The Occupational Safety and Health Administration’s decision during the COVID-19 pandemic to conduct many inspections virtually — instead of onsite — risked worker safety, the U.S. Department of Labor’s inspector general concluded in an audit report released Tuesday.
The report does not specifically mention OSHA’s enforcement at meatpacking plants, which quickly became COVID-19 hotspots last year, but the problems the report details have plagued the agency’s response to the industry.
“While remote inspections might help mitigate potential transmission of COVID-19,” the report said, “a reduction in onsite inspections could result in more worksite accidents, injuries, deaths, or employee illnesses.”
In addition to virtually inspecting workplaces, OSHA conducted far fewer inspections in general.
Total complaints increased 15% between Feb. 1 and Oct. 26 last year over the same period in 2019, but overall inspections — those related to COVID-19 and otherwise — decreased by 50%, according to the inspector general’s report.
“While some OSHA inspections have been done using entirely remote methods, OSHA inspectors have entered workplaces to conduct inspections, throughout the pandemic,” a DOL spokesperson told the Midwest Center on Tuesday. “OSHA will continue to conduct inspections using either onsite or a combination of onsite and remote methods, where it is safe to do so.”
Onsite inspections have “historically resulted” in employers timely addressing problems OSHA identified, according to the report. And protection was available for OSHA employees who visited meatpacking plants.
When two OSHA inspectors started an inspection at the JBS pork plant in Marshalltown, Iowa, in May, the plant provided them with “face masks and Tyvek suits and booties,” according to an inspection report.
Under former President Donald Trump, OSHA took a hands-off approach to meatpacking plants.
In January, USA Today and the Midwest Center for Investigative Reporting found that OSHA had not inspected 40% of the plants where at least one employee had died of COVID-19. The agency said it had conducted 10 virtual inspections of meatpacking plants after reports of deaths.
OSHA waited months into the pandemic, and only after a well-publicized plant closing, to reach out to the USDA to coordinate the federal government’s response to COVID-19 in meatpacking plants. Hundreds of plants have had COVID-19 outbreaks, but OSHA has only fined 8 plants, according to the U.S. House of Representatives’ Select Subcommittee on Coronavirus Crisis.

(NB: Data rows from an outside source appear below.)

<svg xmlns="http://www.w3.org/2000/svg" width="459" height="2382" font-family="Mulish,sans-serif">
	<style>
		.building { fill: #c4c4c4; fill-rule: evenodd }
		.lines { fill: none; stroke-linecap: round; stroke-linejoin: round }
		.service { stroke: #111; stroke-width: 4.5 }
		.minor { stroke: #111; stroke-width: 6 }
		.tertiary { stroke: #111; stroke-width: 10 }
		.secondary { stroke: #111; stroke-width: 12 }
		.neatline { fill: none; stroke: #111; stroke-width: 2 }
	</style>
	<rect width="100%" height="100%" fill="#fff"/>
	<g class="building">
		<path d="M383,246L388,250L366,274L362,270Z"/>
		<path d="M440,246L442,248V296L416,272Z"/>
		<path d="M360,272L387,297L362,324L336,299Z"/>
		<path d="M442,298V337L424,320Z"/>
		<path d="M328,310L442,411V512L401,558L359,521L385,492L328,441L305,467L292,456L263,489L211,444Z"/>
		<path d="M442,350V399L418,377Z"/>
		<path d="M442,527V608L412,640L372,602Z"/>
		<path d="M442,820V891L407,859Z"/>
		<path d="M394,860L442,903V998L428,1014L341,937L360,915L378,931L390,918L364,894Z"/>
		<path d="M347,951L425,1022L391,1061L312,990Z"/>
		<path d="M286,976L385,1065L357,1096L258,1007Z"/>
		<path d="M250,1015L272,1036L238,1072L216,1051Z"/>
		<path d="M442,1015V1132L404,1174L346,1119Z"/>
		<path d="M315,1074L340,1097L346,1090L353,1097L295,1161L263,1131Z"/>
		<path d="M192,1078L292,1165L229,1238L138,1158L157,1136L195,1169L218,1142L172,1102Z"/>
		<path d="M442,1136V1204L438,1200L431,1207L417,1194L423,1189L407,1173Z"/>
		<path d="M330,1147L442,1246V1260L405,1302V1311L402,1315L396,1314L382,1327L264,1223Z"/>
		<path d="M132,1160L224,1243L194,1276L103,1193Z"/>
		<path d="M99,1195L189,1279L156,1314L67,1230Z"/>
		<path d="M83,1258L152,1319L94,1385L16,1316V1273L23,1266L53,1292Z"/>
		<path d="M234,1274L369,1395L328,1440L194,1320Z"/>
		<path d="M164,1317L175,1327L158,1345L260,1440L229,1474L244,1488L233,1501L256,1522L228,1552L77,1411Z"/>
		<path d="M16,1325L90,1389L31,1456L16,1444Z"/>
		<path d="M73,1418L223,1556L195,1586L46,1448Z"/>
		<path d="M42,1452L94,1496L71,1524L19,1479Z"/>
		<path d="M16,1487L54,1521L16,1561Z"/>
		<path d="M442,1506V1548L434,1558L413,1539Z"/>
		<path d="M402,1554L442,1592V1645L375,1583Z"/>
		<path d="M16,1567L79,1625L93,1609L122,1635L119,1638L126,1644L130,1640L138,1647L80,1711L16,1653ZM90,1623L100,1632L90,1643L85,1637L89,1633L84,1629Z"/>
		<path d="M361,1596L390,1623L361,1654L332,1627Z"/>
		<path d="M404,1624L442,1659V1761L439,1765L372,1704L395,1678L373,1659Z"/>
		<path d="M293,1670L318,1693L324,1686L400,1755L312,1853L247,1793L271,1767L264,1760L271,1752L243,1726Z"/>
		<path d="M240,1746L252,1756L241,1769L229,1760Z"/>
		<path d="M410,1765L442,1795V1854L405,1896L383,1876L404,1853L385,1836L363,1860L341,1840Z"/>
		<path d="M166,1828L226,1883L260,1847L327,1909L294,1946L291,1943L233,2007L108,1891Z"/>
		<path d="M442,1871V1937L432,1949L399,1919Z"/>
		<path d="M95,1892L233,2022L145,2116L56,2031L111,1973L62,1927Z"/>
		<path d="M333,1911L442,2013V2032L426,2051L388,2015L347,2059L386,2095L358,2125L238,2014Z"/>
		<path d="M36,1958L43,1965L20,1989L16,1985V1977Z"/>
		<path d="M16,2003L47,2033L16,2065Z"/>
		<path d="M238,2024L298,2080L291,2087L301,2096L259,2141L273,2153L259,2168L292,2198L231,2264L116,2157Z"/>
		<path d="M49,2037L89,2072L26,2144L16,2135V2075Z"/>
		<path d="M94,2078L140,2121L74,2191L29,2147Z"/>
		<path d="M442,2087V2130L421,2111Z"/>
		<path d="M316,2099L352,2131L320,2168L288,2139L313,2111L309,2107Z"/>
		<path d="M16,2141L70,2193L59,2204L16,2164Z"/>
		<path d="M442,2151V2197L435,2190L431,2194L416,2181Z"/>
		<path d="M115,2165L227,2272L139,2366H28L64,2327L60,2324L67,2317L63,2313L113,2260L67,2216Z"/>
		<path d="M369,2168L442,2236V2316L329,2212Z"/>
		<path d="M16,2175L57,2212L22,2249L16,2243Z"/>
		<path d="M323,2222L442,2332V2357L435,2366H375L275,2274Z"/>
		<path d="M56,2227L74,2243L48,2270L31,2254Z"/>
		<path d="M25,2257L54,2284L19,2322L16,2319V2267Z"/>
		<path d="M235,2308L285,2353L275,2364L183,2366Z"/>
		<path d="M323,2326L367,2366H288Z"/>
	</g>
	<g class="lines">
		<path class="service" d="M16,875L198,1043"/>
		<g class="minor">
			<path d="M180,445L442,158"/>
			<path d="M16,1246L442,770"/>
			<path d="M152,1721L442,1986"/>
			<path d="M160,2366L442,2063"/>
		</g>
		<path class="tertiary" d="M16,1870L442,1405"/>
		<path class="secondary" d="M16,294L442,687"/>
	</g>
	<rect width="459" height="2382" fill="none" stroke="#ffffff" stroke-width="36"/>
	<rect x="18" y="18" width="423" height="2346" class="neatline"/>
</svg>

Both agencies oversee the industry — USDA food inspectors work daily in the plants — but OSHA is responsible for worker safety.
Loren Sweatt, Trump’s head of OSHA, has consistently defended the agency’s approach during the pandemic.
“OSHA inspectors should be commended for conducting inspections under very trying and difficult circumstances,” she told the Midwest Center in an email Tuesday.
Do you work for OSHA now, or did you use to work for OSHA during the pandemic? Do you have information on how the agency approached enforcement of meatpacking plants, or approaching enforcement of meatpacking plants now? Email Sky Chadde at firstname.lastname@example.org or MidwestCenter@protonmail.com.
The meatpacking industry pressured the USDA to keep plants running. Its lobbying arm, the North American Meat Institute, submitted a draft executive order to the agency that declared plants essential. Similar language appeared in the executive order Trump signed a week later.
At least 45,000 COVID-19 cases have been linked to meatpacking plants, and at least 243 workers have died, according to Midwest Center tracking.
The Biden administration has claimed it will address worker safety during the pandemic. In its response to the inspector general’s report, OSHA accepted all four of the report’s recommendations.
The inspector general recommended the agency 1) prioritize inspections of “high-risk” employers, which a DOL spokesperson said could include meatpacking plants; 2) track virtual inspections, even retroactively; 3) compare virtual and onsite inspections and each one’s effectiveness; and 4) “analyze and determine” whether an emergency temporary standard related to COVID-19 is “necessary.”
Unions and labor experts have said such a standard would help the agency enforce worker safety. On Jan. 21, his second day in office, President Biden ordered the agency to study whether to implement a temporary standard.
As of Wednesday, there has not been any announced temporary standard. A DOL spokesperson said, “OSHA is in the process of considering the need for an emergency temporary standard.”
The inspector general’s office interviewed a few OSHA inspectors for its report, and opinion was split on a temporary standard. One said it would make enforcement easier, but another said COVID-19 citations were inherently difficult because inspectors must prove that a person caught the virus at work.
OSHA entered the pandemic with its fewest number of inspectors and supervisors — 862 — in its 45-year history, according to records obtained by the National Employment Law Project. As of the end of February, its ranks had increased slightly, to 894, a DOL spokesperson said.
“The President is committed to increasing the number of OSHA inspectors,” the spokesperson said.